=== Section Start ===
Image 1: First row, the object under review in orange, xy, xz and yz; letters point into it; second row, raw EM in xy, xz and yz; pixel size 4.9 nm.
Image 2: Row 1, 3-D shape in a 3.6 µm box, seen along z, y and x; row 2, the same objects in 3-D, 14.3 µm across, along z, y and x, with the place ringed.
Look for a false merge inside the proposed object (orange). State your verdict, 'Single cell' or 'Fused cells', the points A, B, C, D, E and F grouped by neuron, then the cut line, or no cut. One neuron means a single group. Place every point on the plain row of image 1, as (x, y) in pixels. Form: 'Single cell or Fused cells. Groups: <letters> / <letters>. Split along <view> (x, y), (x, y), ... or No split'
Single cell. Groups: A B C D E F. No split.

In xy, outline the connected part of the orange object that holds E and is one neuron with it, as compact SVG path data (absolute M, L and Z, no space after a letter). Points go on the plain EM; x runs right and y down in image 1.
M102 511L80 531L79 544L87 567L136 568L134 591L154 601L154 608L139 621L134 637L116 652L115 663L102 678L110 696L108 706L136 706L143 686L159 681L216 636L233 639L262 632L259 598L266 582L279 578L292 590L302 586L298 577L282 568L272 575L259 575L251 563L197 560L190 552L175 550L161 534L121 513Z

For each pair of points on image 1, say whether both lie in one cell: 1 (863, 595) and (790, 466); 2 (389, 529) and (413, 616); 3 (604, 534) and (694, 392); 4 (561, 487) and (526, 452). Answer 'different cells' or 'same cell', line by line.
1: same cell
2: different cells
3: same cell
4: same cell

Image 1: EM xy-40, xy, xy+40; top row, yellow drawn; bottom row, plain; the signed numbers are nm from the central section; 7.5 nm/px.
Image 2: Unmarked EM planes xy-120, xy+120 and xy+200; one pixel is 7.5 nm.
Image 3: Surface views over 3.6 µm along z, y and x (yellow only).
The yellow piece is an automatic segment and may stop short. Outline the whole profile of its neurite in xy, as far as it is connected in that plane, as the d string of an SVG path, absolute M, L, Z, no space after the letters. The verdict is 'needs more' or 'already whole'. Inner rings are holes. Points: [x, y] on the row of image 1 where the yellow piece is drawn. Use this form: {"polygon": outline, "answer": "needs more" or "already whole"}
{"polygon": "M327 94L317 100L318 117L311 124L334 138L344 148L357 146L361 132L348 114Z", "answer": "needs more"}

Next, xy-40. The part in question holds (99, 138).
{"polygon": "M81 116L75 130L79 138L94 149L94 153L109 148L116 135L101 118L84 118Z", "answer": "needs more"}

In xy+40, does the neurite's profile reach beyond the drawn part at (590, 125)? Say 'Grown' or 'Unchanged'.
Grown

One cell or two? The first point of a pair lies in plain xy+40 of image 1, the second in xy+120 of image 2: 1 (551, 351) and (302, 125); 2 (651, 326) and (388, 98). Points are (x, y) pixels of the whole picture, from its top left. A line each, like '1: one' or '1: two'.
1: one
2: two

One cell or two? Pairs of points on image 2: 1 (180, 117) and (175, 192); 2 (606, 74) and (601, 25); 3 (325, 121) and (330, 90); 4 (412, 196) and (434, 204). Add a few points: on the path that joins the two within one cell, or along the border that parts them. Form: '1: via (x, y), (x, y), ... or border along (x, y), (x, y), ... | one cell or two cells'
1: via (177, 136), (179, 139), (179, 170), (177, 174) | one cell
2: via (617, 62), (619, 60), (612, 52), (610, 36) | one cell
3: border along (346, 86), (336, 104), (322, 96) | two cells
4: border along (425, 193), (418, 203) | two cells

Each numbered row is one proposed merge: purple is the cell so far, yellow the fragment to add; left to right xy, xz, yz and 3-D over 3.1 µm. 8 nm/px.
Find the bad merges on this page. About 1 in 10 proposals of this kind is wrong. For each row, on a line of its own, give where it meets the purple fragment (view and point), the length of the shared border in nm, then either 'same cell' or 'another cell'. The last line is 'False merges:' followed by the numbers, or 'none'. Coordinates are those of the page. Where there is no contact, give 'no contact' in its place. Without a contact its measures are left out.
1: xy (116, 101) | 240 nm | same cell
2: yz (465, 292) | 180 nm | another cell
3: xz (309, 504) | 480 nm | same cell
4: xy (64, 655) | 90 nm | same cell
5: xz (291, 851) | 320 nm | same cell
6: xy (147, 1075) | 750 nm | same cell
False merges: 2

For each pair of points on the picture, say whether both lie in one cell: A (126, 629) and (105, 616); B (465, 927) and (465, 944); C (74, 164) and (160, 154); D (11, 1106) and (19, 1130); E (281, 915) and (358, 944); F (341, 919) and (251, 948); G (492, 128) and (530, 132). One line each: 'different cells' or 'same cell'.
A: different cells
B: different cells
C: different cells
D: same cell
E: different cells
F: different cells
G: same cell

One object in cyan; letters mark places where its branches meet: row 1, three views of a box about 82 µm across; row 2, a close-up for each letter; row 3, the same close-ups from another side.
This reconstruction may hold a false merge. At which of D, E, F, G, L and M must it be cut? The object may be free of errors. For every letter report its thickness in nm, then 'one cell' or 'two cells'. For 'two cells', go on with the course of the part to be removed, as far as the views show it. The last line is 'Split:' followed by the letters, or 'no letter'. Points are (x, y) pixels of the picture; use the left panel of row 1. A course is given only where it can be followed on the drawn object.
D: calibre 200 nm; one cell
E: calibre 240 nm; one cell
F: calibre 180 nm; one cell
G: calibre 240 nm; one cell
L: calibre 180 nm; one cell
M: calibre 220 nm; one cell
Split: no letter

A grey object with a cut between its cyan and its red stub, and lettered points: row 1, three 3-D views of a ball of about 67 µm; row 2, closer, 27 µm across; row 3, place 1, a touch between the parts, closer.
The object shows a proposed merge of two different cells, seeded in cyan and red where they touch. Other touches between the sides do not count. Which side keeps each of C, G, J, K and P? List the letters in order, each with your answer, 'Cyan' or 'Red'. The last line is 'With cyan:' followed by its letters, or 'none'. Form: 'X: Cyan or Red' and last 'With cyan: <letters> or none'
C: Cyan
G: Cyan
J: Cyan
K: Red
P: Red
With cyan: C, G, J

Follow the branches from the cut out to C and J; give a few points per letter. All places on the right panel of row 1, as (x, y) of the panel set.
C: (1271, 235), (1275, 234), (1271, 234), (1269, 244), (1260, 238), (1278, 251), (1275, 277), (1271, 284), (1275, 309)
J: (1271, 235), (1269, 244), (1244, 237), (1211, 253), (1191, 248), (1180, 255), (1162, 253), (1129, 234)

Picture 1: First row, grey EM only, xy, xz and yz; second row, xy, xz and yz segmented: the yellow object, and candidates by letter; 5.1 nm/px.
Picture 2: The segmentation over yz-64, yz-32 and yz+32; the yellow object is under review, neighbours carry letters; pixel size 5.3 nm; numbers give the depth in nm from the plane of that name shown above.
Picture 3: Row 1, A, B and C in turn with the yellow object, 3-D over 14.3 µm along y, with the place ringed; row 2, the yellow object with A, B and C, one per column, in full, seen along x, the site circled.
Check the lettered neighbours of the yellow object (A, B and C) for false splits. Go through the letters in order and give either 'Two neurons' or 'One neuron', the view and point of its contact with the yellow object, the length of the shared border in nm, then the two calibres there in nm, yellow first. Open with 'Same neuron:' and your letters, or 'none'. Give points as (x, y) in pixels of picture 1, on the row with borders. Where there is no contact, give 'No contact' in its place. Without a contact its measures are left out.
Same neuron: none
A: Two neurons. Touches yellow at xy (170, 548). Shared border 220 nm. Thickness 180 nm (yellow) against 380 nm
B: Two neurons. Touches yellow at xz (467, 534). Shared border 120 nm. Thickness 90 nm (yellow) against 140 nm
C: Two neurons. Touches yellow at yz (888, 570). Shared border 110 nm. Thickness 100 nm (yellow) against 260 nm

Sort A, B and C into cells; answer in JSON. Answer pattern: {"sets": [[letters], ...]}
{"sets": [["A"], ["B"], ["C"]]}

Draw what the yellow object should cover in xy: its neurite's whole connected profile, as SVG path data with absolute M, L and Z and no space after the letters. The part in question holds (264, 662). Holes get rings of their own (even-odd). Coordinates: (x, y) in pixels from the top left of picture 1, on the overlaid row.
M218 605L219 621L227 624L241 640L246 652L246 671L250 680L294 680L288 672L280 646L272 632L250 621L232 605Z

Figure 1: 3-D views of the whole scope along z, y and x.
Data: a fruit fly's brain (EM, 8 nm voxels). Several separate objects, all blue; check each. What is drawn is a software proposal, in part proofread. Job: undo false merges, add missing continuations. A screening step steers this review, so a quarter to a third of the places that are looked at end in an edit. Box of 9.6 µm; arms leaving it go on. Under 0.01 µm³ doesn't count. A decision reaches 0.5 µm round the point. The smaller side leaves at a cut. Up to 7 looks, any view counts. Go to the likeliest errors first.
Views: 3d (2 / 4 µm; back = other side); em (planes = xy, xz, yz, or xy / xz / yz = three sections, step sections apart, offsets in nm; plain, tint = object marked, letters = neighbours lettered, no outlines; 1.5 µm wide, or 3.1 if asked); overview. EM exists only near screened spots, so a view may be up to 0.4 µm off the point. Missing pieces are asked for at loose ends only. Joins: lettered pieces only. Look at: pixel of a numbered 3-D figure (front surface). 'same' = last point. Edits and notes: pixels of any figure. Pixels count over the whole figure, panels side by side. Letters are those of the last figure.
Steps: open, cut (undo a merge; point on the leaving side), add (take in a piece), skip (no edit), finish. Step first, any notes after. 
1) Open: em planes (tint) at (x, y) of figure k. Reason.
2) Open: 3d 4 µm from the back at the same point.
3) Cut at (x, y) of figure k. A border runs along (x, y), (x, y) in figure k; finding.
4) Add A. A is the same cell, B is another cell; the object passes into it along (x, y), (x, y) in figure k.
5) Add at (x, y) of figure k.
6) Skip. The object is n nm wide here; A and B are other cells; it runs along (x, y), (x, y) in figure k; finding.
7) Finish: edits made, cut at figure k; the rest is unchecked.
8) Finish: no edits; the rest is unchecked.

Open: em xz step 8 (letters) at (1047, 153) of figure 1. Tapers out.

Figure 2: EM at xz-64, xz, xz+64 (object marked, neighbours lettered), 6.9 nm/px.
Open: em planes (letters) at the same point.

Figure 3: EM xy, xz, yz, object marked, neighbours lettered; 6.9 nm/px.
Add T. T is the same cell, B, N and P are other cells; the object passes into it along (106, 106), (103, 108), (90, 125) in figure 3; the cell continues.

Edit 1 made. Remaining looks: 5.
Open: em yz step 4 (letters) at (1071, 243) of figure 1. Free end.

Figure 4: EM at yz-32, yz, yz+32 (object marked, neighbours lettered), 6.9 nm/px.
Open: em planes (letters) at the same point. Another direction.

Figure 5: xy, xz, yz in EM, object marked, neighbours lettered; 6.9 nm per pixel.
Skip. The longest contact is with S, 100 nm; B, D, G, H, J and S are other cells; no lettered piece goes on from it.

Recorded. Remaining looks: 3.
=== Section End ===
Take the listing above from its first line through the line containing "Image 2: Row", and transcribe that stretch exactly, with no other lines.

Image 1: First row, the object under review in orange, xy, xz and yz; letters point into it; second row, raw EM in xy, xz and yz; pixel size 4.9 nm.
Image 2: Row 1, 3-D shape in a 3.6 µm box, seen along z, y and x; row 2, the same objects in 3-D, 14.3 µm across, along z, y and x, with the place ringed.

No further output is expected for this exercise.